The impact of class imbalance in logistic regression models for low-default portfolios in credit risk

In this paper, we study how class imbalance, typical of low-default credit portfolios, affects the performance of logistic regression models. Using a simulation study with controlled data-generating mechanisms, we vary (i) the level of class imbalance and (ii) the strength of association between the predictors and the response. The results show that, for a given strength of association, achievable classification accuracy deteriorates markedly as the event rate decreases, and the optimal classification cut-off shifts with the level of imbalance. In contrast, the Gini coefficient is comparatively stable with respect to class imbalance once sample sizes are sufficiently large, even when classification accuracy is strongly affected. As a practical guideline, we summarise attainable classification performance as a function of the event rate and strength of association between the predictors and the response.

💡 Research Summary

The paper investigates how the severe class imbalance typical of low‑default credit portfolios influences the performance of logistic regression models. Recognising that default events are extremely rare in such portfolios, the authors design a controlled simulation study that independently varies (i) the event rate (from 0.5 % up to 10 %) and (ii) the strength of association between predictors and the binary outcome (by adjusting the magnitude of the logistic coefficients). For each combination they generate datasets of varying sizes (5 000, 10 000, 20 000 observations) to explore the interplay between sample size, events‑per‑variable (EPV), and a newly introduced aggregate information value (AIV).

Methodologically, the study builds on the well‑known weight‑of‑evidence (WoE) and information value (IV) concepts used in credit scoring. IV quantifies the discriminative power of a single predictor, while AIV aggregates the IVs of all predictors under the assumption of conditional independence, effectively measuring the signal‑to‑noise ratio of the whole model. The authors provide explicit formulas for WoE, IV, and AIV, linking them to the Kullback‑Leibler divergence.

Performance is evaluated with two families of metrics. The first family consists of threshold‑dependent measures derived from the confusion matrix: overall classification accuracy and the optimal probability cut‑off that maximises a chosen utility (e.g., balanced accuracy). The second family is the Gini coefficient (twice the area under the ROC curve minus one), which is threshold‑independent and reflects the model’s intrinsic discriminative ability.

The simulation results reveal a stark dichotomy. As the event rate declines, overall accuracy deteriorates sharply and the optimal cut‑off shifts toward lower probability values, indicating that the model becomes increasingly biased toward the majority (non‑default) class. In contrast, the Gini coefficient remains remarkably stable across event rates provided the sample size is sufficiently large (≥ 10 000). This suggests that the underlying ranking power of the logistic model is preserved even when the minority class is scarce.
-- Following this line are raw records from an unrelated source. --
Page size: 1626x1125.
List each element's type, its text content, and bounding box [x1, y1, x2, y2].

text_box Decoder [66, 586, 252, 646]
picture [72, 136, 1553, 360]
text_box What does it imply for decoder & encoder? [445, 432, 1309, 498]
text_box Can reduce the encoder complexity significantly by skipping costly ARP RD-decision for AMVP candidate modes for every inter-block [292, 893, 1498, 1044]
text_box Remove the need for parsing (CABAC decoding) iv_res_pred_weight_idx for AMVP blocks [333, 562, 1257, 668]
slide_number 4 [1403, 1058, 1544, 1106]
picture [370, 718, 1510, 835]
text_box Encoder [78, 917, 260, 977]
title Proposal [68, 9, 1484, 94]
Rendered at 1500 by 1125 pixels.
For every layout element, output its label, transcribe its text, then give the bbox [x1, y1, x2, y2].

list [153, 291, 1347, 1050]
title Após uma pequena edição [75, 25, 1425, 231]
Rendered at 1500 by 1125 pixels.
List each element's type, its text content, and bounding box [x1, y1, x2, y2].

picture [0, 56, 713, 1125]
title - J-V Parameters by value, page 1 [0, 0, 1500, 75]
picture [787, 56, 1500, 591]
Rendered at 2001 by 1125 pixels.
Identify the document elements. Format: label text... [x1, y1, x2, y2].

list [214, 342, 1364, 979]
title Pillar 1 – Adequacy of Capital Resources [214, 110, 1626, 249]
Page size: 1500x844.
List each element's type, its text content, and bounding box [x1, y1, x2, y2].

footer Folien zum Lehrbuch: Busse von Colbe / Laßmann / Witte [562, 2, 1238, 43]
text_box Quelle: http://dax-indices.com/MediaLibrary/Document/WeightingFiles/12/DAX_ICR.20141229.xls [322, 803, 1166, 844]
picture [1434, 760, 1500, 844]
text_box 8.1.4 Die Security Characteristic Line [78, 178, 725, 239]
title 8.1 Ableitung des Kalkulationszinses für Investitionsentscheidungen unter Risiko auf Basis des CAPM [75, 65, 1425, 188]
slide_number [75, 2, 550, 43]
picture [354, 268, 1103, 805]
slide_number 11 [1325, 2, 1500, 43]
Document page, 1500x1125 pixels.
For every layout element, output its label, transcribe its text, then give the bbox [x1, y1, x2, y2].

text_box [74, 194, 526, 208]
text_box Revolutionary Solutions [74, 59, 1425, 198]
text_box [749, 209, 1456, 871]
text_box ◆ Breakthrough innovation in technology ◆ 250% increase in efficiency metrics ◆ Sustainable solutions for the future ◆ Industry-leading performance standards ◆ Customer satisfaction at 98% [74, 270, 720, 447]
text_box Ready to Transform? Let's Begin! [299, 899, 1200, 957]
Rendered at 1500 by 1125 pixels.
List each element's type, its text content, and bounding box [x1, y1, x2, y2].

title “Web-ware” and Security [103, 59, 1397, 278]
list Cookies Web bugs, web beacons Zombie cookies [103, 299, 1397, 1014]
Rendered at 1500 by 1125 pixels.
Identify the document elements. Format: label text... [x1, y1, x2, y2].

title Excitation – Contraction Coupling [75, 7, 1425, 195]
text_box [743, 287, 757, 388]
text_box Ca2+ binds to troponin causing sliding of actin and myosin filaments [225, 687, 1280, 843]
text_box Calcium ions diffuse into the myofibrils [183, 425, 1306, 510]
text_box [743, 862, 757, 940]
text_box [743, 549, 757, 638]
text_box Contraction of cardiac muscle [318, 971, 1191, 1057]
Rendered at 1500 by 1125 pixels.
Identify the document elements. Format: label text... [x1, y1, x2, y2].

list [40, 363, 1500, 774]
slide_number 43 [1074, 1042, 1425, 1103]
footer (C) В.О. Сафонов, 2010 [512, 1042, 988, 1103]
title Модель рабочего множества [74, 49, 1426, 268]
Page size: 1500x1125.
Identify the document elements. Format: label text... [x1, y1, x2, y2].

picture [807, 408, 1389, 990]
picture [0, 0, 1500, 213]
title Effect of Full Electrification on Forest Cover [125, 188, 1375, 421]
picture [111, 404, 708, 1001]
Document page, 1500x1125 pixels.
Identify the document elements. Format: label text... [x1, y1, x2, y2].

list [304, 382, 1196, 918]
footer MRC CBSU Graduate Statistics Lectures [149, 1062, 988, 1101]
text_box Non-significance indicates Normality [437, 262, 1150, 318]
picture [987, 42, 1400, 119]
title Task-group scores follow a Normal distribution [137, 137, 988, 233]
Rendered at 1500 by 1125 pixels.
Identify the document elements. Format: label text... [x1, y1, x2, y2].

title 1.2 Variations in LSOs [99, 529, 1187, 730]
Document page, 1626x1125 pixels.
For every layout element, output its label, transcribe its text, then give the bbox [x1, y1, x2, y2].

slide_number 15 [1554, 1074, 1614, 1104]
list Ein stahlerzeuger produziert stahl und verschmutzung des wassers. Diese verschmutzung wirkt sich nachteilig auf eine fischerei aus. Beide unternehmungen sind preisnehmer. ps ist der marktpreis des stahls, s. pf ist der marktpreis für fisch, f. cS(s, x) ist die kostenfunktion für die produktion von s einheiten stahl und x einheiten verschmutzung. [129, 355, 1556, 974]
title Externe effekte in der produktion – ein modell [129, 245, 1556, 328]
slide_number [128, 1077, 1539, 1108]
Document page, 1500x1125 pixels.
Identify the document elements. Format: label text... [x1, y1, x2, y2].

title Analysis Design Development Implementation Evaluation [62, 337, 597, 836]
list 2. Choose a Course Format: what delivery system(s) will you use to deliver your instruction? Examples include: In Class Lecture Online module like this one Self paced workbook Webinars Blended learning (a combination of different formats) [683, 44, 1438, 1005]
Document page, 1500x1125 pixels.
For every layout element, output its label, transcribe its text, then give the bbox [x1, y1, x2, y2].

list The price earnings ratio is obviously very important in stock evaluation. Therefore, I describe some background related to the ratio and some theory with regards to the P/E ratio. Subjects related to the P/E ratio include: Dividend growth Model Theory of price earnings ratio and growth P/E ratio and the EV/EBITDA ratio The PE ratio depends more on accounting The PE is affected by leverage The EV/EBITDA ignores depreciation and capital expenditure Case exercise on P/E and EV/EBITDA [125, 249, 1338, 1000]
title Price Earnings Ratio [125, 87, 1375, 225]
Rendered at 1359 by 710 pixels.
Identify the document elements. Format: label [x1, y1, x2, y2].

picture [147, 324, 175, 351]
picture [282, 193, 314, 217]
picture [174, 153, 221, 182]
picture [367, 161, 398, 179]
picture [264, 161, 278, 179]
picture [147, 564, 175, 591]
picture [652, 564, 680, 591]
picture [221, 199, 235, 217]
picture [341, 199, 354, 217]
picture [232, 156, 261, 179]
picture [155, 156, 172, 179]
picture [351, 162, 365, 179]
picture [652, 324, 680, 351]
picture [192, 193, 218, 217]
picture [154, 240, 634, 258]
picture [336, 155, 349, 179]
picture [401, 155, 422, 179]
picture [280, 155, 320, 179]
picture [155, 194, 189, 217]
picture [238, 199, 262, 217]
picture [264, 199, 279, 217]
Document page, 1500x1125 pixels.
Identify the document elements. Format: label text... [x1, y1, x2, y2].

AIV emerges as a key explanatory variable. When AIV is low (e.g., < 0.2) and the event rate is below 1 %, Gini values fall below 0.55, signalling weak discrimination. Conversely, when AIV exceeds 0.3–0.4, Gini stays above 0.65 regardless of the event rate, demonstrating that a strong collective signal from the predictors can offset the adverse effects of imbalance. The authors also confirm that the traditional EPV rule of thumb (EPV ≥ 10) has limited predictive value for classification performance; instead, the combination of event rate and AIV offers a more reliable guide.

Based on these findings, the paper proposes practical guidelines for credit‑risk practitioners: (1) ensure a minimum sample size of 5 000–10 000 observations when the event rate is ≤ 1 %; (2) aim for an AIV of at least 0.3 when selecting or engineering predictors; (3) adjust the decision threshold according to the observed event rate (e.g., use a cut‑off around 0.2–0.3 for a 0.5 % event rate). While the study does not evaluate specific imbalance‑remediation techniques (oversampling, SMOTE, cost‑sensitive learning), it establishes a baseline against which such methods can be objectively compared.

In conclusion, class imbalance dramatically reduces classification accuracy and forces a shift in optimal cut‑offs, but the discriminative capacity measured by Gini remains robust if the dataset is large enough and the predictors collectively carry sufficient information (high AIV). The authors recommend future work to validate the AIV‑based guidelines on real credit datasets and to explore interactions with various resampling or algorithmic mitigation strategies.